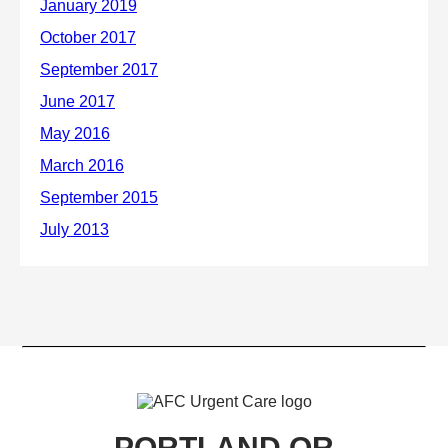
PORTLAND OR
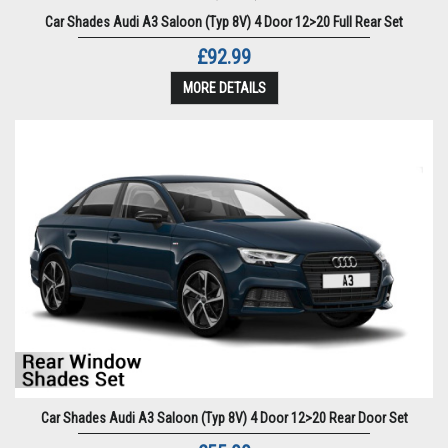
Car Shades Audi A3 Saloon (Typ 8V) 4 Door 12>20 Full Rear Set
£92.99
MORE DETAILS
Car Shades Audi A3 Saloon (Typ 8V) 4 Door 12>20 Rear Door Set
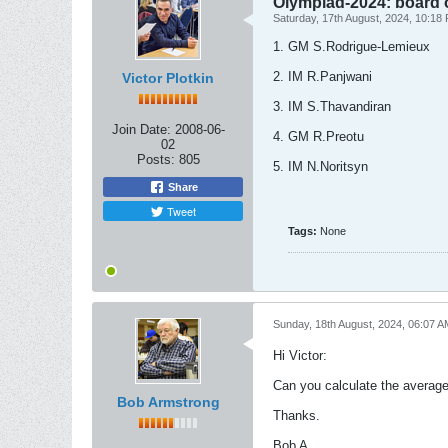
Olympiad-2024: board 
Saturday, 17th August, 2024, 10:18
1. GM S.Rodrigue-Lemieux
2. IM R.Panjwani
Victor Plotkin
3. IM S.Thavandiran
Join Date:
2008-06-
4. GM R.Preotu
02
Posts:
805
5. IM N.Noritsyn
Share
Tweet
Tags:
None
Sunday, 18th August, 2024, 06:07 A
Hi Victor:
Can you calculate the average ag
Bob Armstrong
Thanks.
Bob A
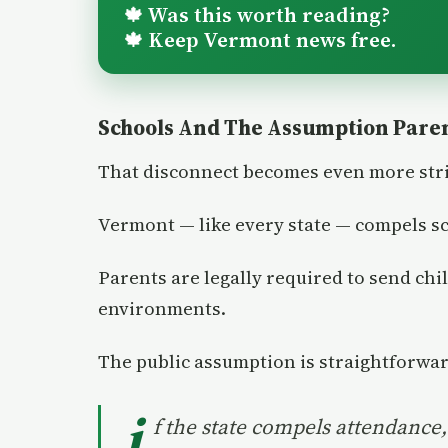
Was this worth reading?
🍁
Keep Vermont news free.
🍁
Schools And The Assumption Pare
That disconnect becomes even more stri
Vermont — like every state — compels s
Parents are legally required to send chi
environments.
The public assumption is straightforwar
i
f the state compels attendance, 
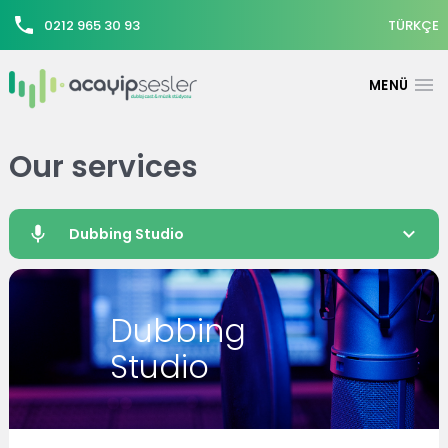
0212 965 30 93
TÜRKÇE
Our services
Dubbing Studio
Dubbing
Studio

________________________

(What you need to do) Write out all the text in the data above again, line for line, without changing anything, and leave the pictures out.

(Result for this task)
PORTLAND OR
Car Shades Audi A3 Saloon (Typ 8V) 4 Door 12>20 Full Rear Set
£92.99
MORE DETAILS
Car Shades Audi A3 Saloon (Typ 8V) 4 Door 12>20 Rear Door Set
Olympiad-2024: board 
Saturday, 17th August, 2024, 10:18
1. GM S.Rodrigue-Lemieux
2. IM R.Panjwani
Victor Plotkin
3. IM S.Thavandiran
Join Date:
2008-06-
4. GM R.Preotu
02
Posts:
805
5. IM N.Noritsyn
Share
Tweet
Tags:
None
Sunday, 18th August, 2024, 06:07 A
Hi Victor:
Can you calculate the average ag
Bob Armstrong
Thanks.
Bob A
Was this worth reading?
🍁
Keep Vermont news free.
🍁
Schools And The Assumption Pare
That disconnect becomes even more stri
Vermont — like every state — compels s
Parents are legally required to send chi
environments.
The public assumption is straightforwar
i
f the state compels attendance, 
0212 965 30 93
TÜRKÇE
Our services
Dubbing Studio
Dubbing
Studio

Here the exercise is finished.